Ça fait 25 ans que je chorégraphie maintenant, et je n’ai jamais parlé de ma culture, pour différentes raisons. Notre époque contemporaine est inscrite dans des enjeux majeurs à travers la vision du monde arabe, de l’Arabe, du Maghreb, mais c’est quand même une culture très riche au niveau musical et artistique. Maintenant, je suis prêt à la partager, pour plusieurs raisons. Premièrement, je pense que le monde change et qu’il change dans le bon sens. Grâce à internet, il a une forme d’ouverture qui se crée, une curiosité. On est moins cloisonnés dans des frontières, on a accès numériquement à autre chose, et ça nous enrichit.
Et aussi, moi, en tant qu’homme, du haut de mes 45 ans, je suis prêt. À 45 ans, j’ai l’impression qu'on est passé à travers les embûches, les remises en question, les bons coups et autres, pour qu’on soit prêt à parler de sa culture, de ses cultures dans mon cas. Les cultures québécoise, canadienne, marocaine et française, je porte ça en moi. Il faut savoir comment le partager et je sens que je suis plus à l’aise maintenant, avec plus de vécu. J’en parle sagement, j’en parle positivement. C’est important pour moi.
Quelle trace aimerais-tu que Le sacre de Lila laisse sur son passage?
Pour mon public, le public québécois, c’est important de montrer qu’on peut aborder des cultures différentes sans passer par l’aspect dénonciation ou victimisation. Au contraire! On peut juste s’asseoir et sentir des vibrations extraordinaires d’un mélange de cultures, parce qu’on ramène des Québécois et des Marocains sur scène et ensemble, ils partagent cette forme de vibration libératrice. Ça ne fait pas une carte postale d’un pays, mais ça redéfinit une nouvelle identité du public québécois (je dis ça dans toute sa diversité ) et ce que ça représente de positif d’alimenter notre culture, notre art. Par le bonheur de bouger.

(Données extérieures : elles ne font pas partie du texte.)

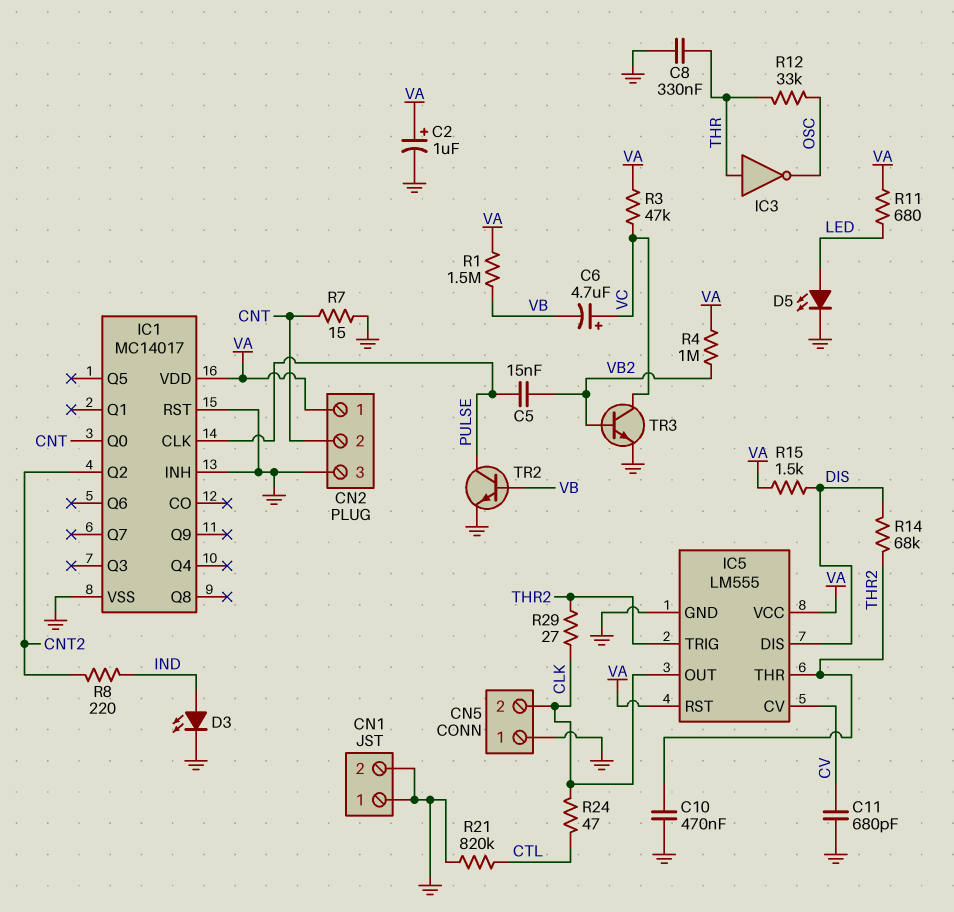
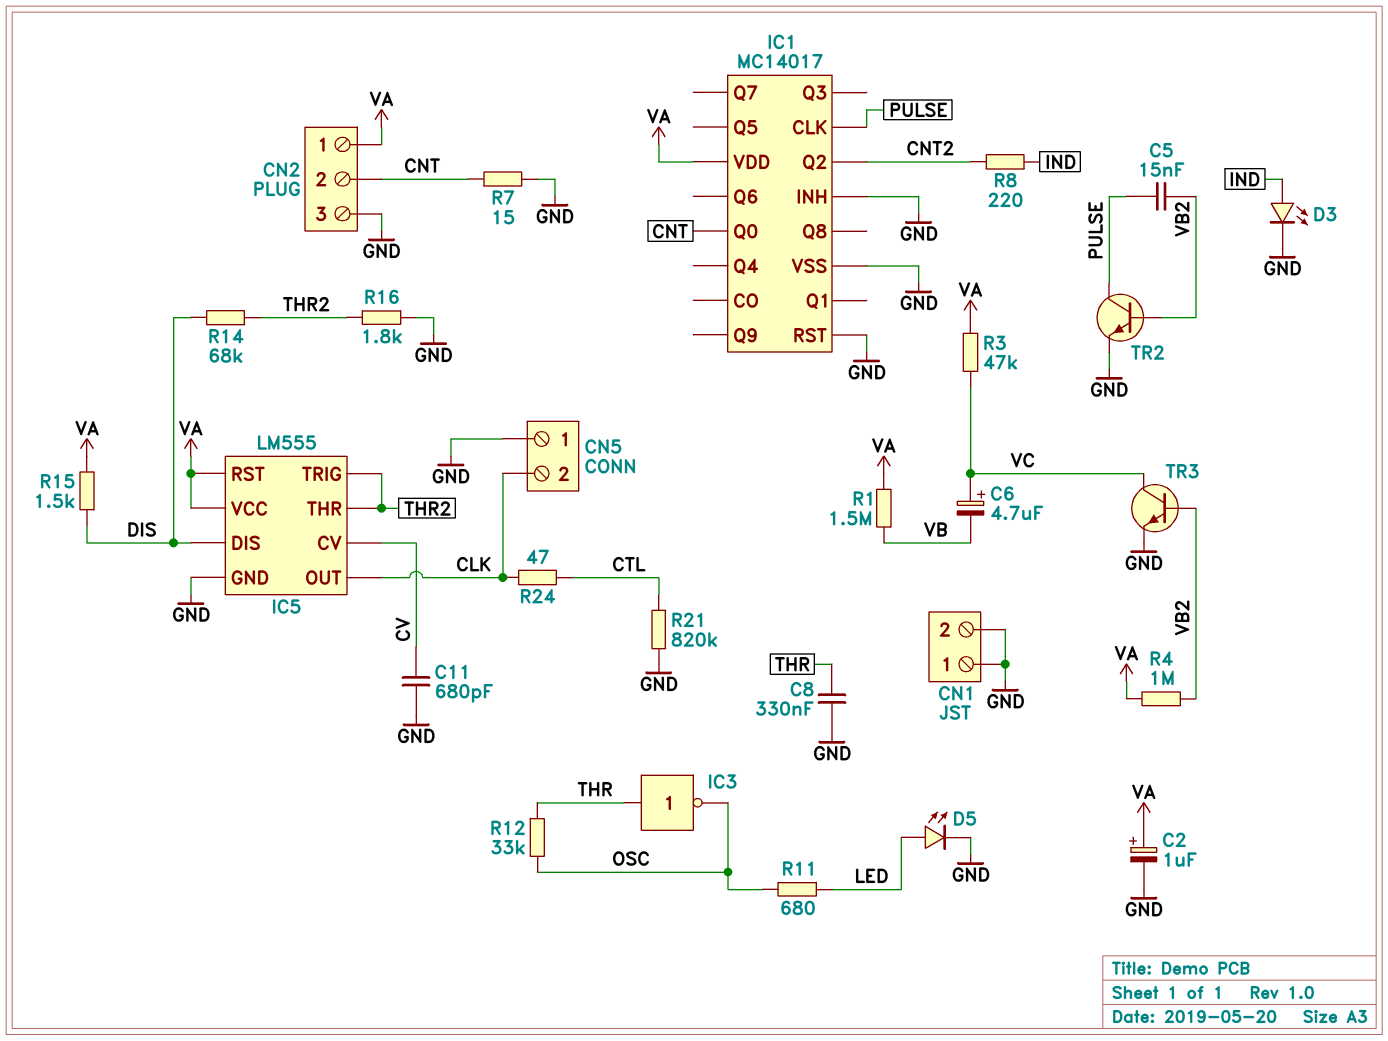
C10: 470nF (GND, THR2) -> none
R11: 680 (LED, VA) -> 680 (LED, OSC)
R16: none -> 1.8k (GND, THR2)
R29: 27 (CLK, THR2) -> none
TR2: NPN (B VB, C PULSE, E GND) -> NPN (B VB2, C PULSE, E GND)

Et puis en tant que chorégraphe, la trace que je veux laisser… Quand on est chorégraphe, on présente des œuvres, on s’expose et on nous définit (le public, la communauté de la danse), sur quel type de chorégraphe tu es. Et moi, comment je me définis, c’est que je peux autant chorégraphier du cirque, du hip-hop, du ballet, je peux mélanger tout ça, je peux parler de sujets très importants, je peux partager une culture, ma culture. Je me sens comme une espèce de canal, comme un carrefour, et à chaque fois je choisis la route qui me plait et on ne m'attend jamais. C’est toujours inattendu. Pour moi, ça représente qu’il n’y a rien de figé dans le temps, et il n’y a personne de figé dans le temps, et ça, c’est important pour moi. C’est ça le mouvement, c’est ça la danse, ça bouge! Ça évolue, ça change, ça surprend, donc c’est la trace que je veux laisser de moi quand je fais une œuvre. C’est toujours risqué, mais il faut prendre le risque, et on mûrit avec ça.